Workers are asking the National Labor Relations Board to see injunctive relief under section 10j of the National Labor Relations Act. They are calling on the National Labor Relations Board to compel Walmart to rehire all of the workers who were terminated in all five stores and reinstate them to their own stores or transfer them without loss of pay until they can be reinstated to their stores. A 10j injunction is designed to allow the court to act quickly to remedy such extreme violations without the long delay which is anticipated for NLRB proceedings.

As the filing notes, this is not the first time Walmart has taken dramatic action to quell worker action. In June of 2014, the Canadian Supreme Court ruled that Walmart had violated labor law when it closed the Jonquiére, Quebec Walmart store. The workers in that store had voted to join a union, becoming the first unionized store in North America just before it closed. In 2000, butchers in a Jacksonville, Texas Walmart voted to join UFCW Local 540. Two weeks later, Walmart closed its 180 meat departments in stores nationwide and switched to prepackaged case ready meat only. More recently, Walmart fired and disciplined more than 70 workers who participated in strikes in June 2013. An Administrative Law Judge of the NLRB has found merit to claims against Walmart and additional claims are currently being prosecuted by the General Counsel of the NLRB against Walmart.

“Walmart’s choice to close one of the most vocal stores in the fight for $15 and full time is a clear and direct assault on all workers’ rights,” said Jobs With Justice Executive Director Sarita Gupta. “As a country, we cannot sit back quietly as our nation’s largest private employer is allowed to lay off thousands of people in an attempt to silence them from speaking out for better wages, hours and respect on the job.”

Community members and elected officials have also come out in support of Walmart workers. The El Rancho Unified School District, in which the Pico Rivera store is located, will vote on a resolution in support of the laid off Pico Rivera Walmart workers. The resolution “calls on Walmart to consider the economic hardship their decision has caused for their 530 Associates from the Pico Rivera store and their families and commit to transfer all of the Associates to surrounding Walmart stores before new people are hired to fill positions in those stores…”

Other community members also attended yesterday’s press conference to call attention to the impact of Walmart’s actions on their neighborhoods, congregations and communities.

“It is a scandal against all that is righteous, though it is unfortunately not surprising, that Walmart, the economic Pharaoh who cannot see workers as people but only as expense lines, has again decreed unemployment and poverty and suffering on 530 workers here, and similar numbers in four other stores,” said local Rabbi Aryeh Cohen. “In November, I joined other clergy and community leaders and workers in an act of civil disobedience to support the brave workers who sat down and struck in order to stand up with dignity.

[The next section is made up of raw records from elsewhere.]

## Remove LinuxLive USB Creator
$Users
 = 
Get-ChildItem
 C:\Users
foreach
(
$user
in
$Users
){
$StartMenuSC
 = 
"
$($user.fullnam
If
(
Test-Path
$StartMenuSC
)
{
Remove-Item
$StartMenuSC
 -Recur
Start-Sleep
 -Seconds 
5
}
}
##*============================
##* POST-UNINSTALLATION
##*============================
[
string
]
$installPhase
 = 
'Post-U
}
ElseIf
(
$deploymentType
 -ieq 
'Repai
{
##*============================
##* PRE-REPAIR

We then demanded $15 an hour and access to full employment. Today our demands have not changed. However, we also demand that Pharaoh rehire all 530 workers, give them priority before hiring other workers for less pay, and support the fired workers beyond the mandated 60 days.”

Workers promised that they would continue to fight the company’s retaliatory closures with bold action until the company meets their calls for reinstatement, transfer with equal pay and compensation in the interim and finally, the opportunity to return to their stores when they reopen.

“Allowing Walmart to get away with such a blatant attack on the rights of workers’ in our community would open the door for any employer to simply develop ‘plumbing issues’ whenever workers stood up for change in their workplace,” said SEIU 721 Chief of Staff Gilda Valdez. “We need to send a message to Walmart and all employers that in our community, the rights of working people must be respected. That’s why we’ll continue to stand with Walmart workers as they fight to get back to work and for change at the world’s largest private employer.”